**** Source ****
Answer in Vector Calculus for ayansola promise #51026

Question #51026

The centroid of a triangle of the triangle OAB is denoted by G. If o is the origin and line(OA) = 4i + 3j, line(OB) = 6i - j,find line(OG) in terms of the unit vectors I and j

a. 10i - 3j

b. 1/2(10i−2j)
c. 10i + 2j

d. 1/3(10i+2j)

Expert's answer

Answer on Question #51026 – Math – Vector Calculus

Problem

The centroid of the triangle OAB is denoted by $G$ . If $o$ is the origin and $\text{line(OA)} = 4i + 3j$ , $\text{line(OB)} = 6i - j$ , find $\text{line(OG)}$ in terms of the unit vectors $i$ and $j$ .

a. $10i - 3j$

b. $1/2(10i - 2j)$

c. $10i + 2j$

d. $1/3(10i + 2j)$

Solution

Vector $\overline{OB} = \overline{OA} + \overline{AB}$ , hence $\overline{AB} = \overline{OB} - \overline{OA}, \overline{AM} = \frac{1}{2}\overline{AB}$ .
**** Information shown ****
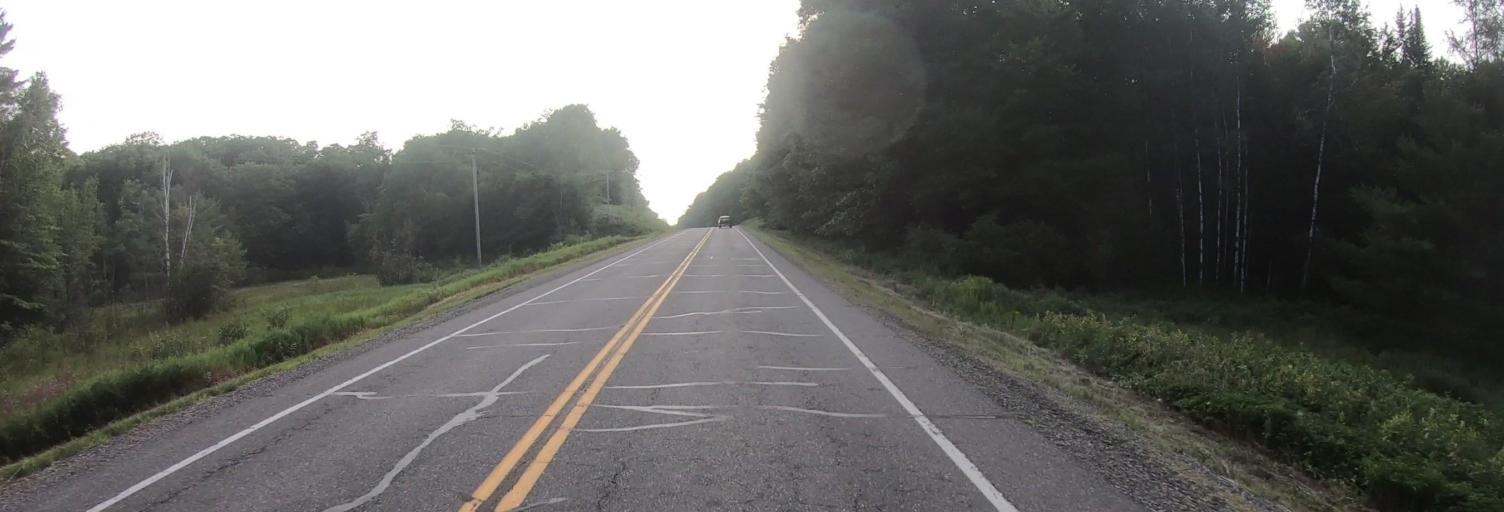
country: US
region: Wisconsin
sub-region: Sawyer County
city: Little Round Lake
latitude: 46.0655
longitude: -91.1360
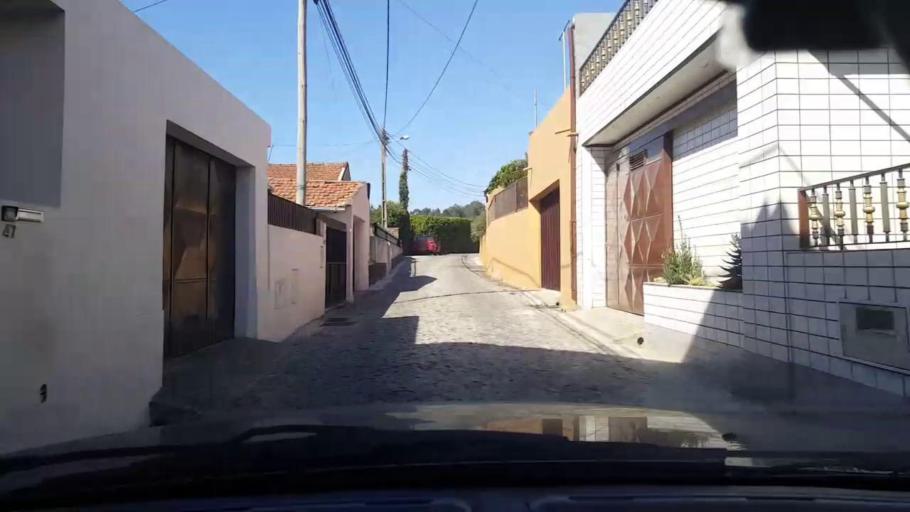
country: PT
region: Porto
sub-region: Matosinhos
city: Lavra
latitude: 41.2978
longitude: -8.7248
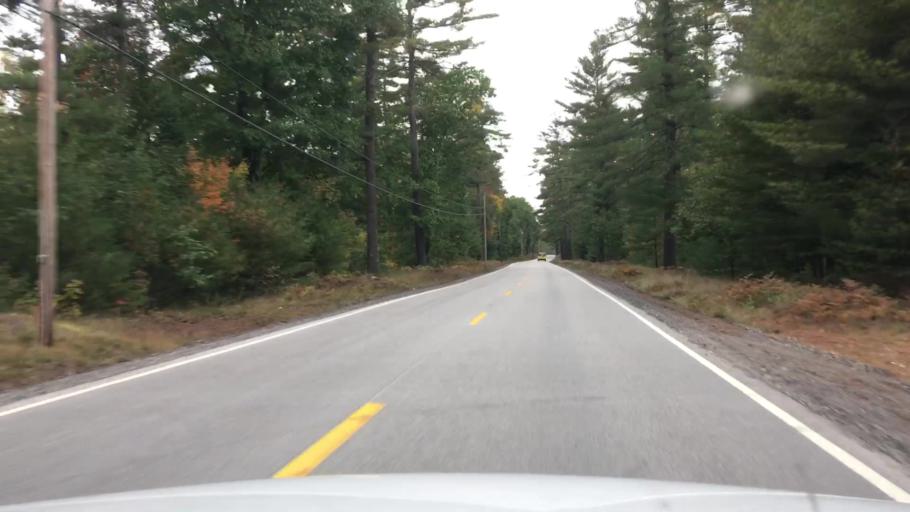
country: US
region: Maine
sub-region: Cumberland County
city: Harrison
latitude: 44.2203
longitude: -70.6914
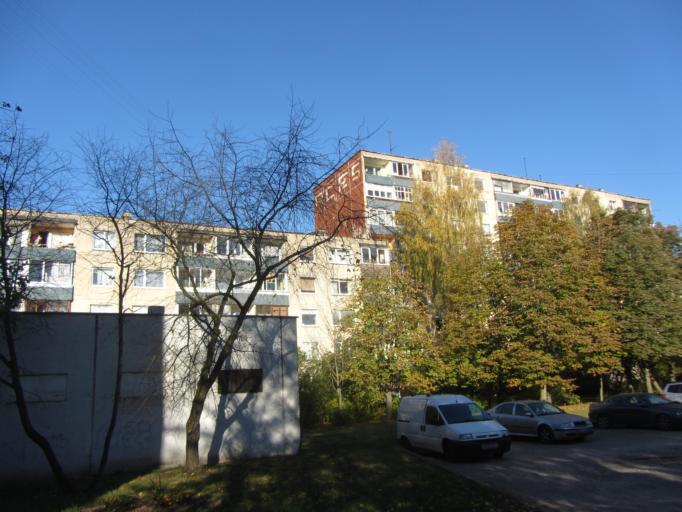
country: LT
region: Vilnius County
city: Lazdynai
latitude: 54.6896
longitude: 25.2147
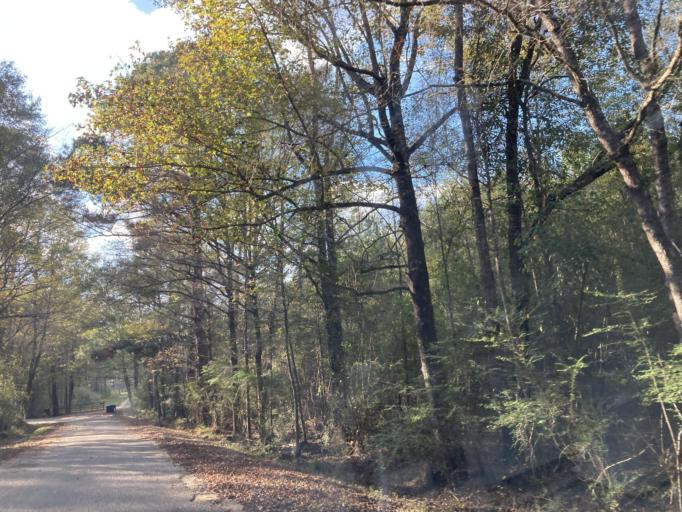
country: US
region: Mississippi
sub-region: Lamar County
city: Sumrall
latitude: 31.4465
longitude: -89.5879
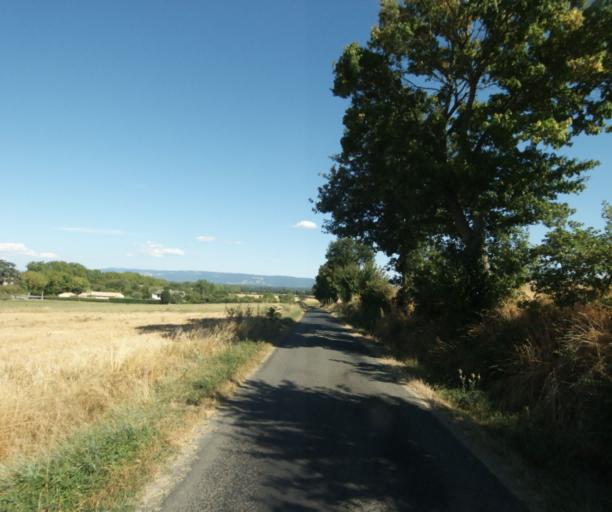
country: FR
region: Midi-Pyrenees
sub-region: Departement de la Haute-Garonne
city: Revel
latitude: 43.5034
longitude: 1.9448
****
- Stated task: In the vector calculus question above, what is line(OB) given as?

- Completed exercise: 6i − j